# The problem
Edit the part of the data below that opens with the line containing "Group B Shops" and runs through the end of the data, replacing "category" with "label" and leaving everything else unchanged. Leave the pictures out of your answer.

*** Opening of Information provided ***

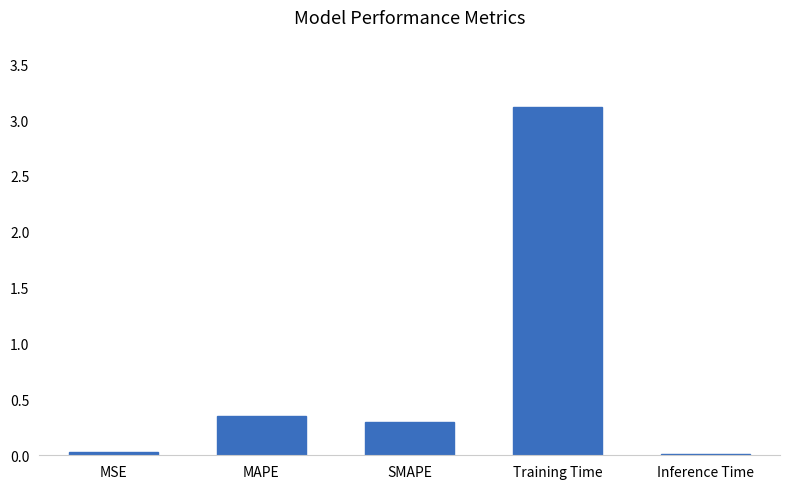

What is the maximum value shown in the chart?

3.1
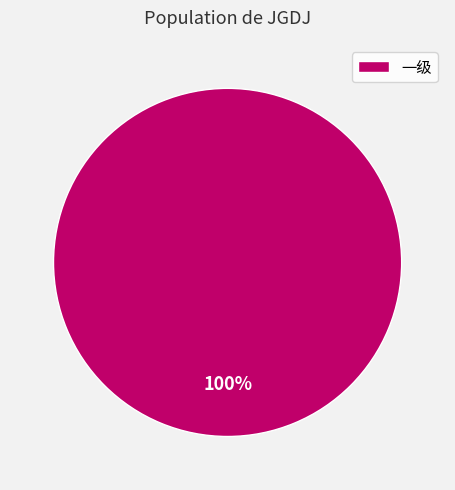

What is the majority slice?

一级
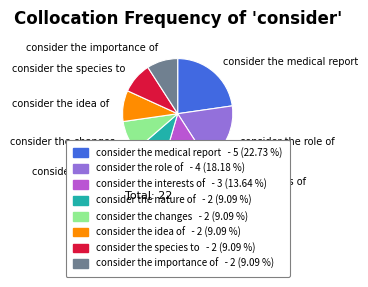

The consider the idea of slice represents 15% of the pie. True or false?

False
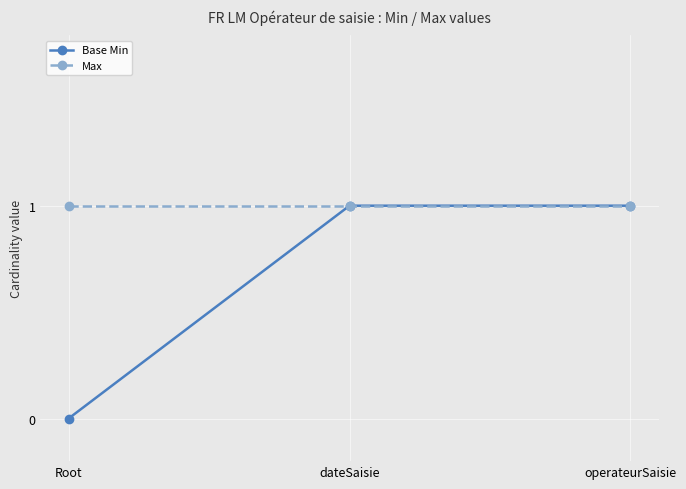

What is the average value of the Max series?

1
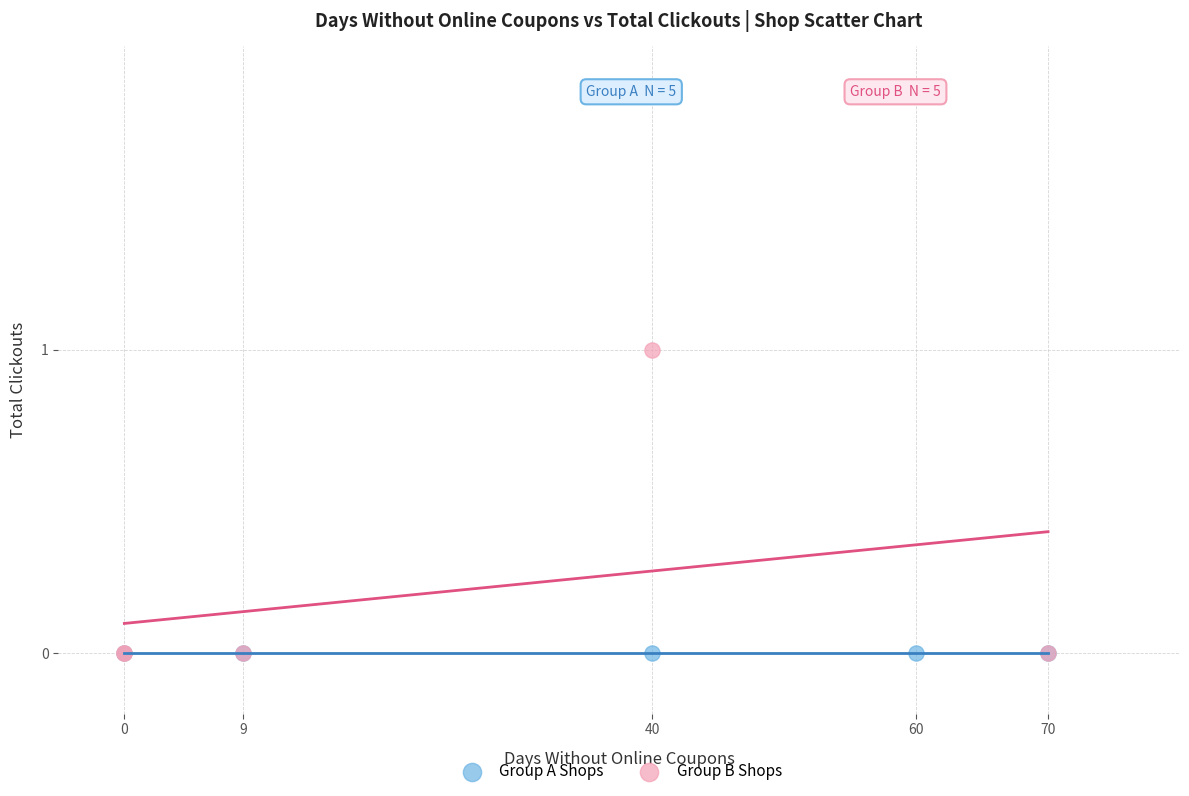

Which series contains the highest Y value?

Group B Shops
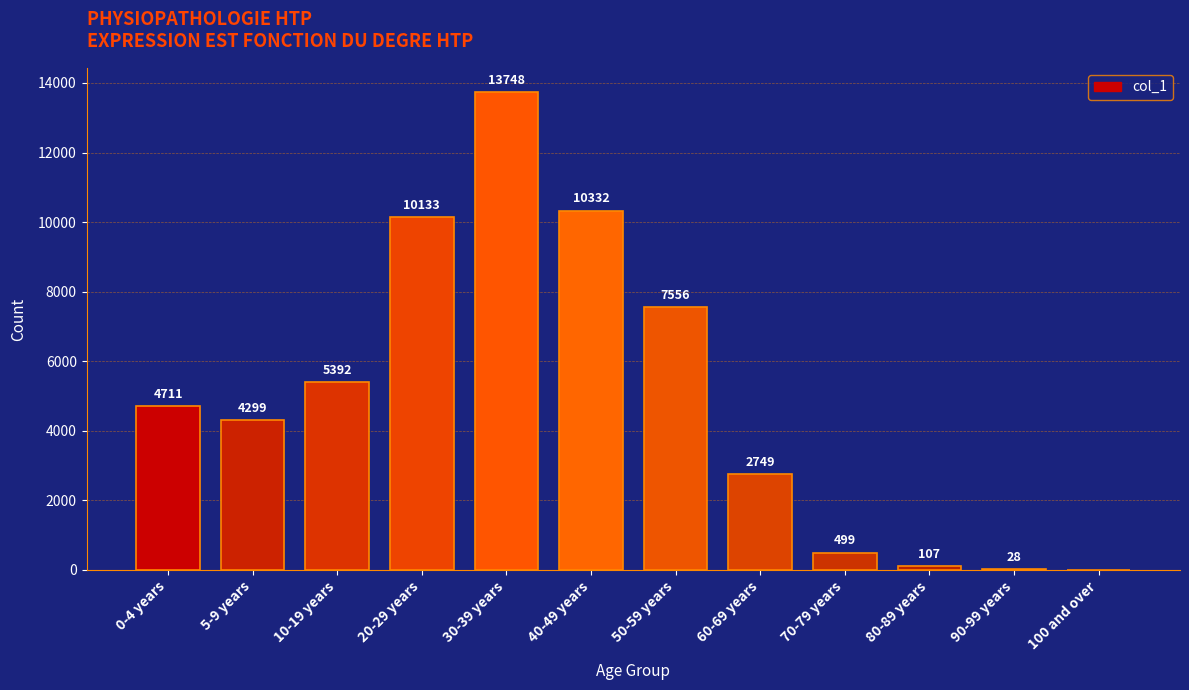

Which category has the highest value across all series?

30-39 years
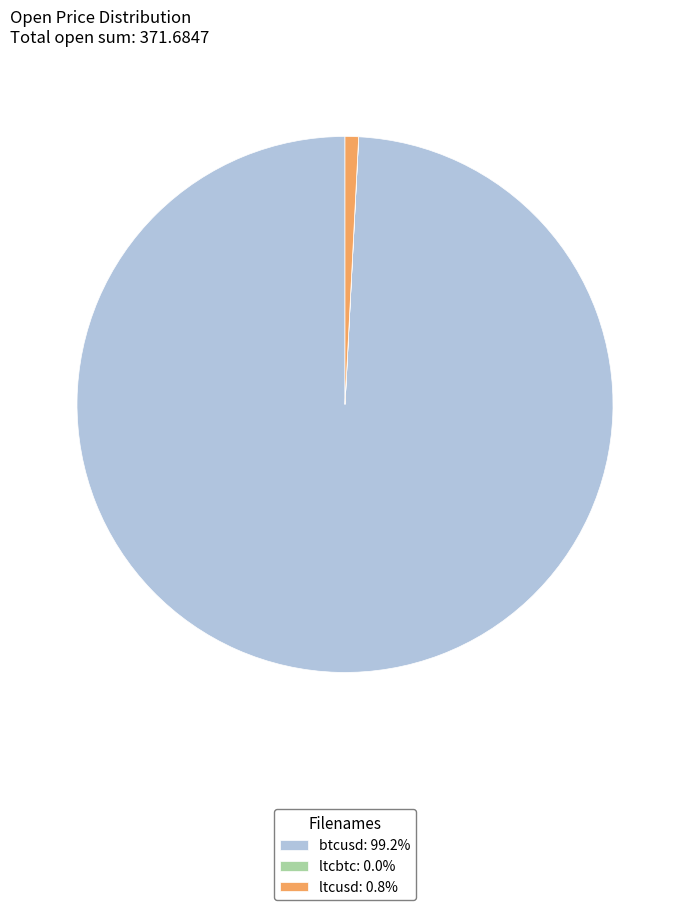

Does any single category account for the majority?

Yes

*** Close of Information provided ***

# Answer section
Group B Shops

Which label has the highest value across all series?

30-39 years

Does any single label account for the majority?

Yes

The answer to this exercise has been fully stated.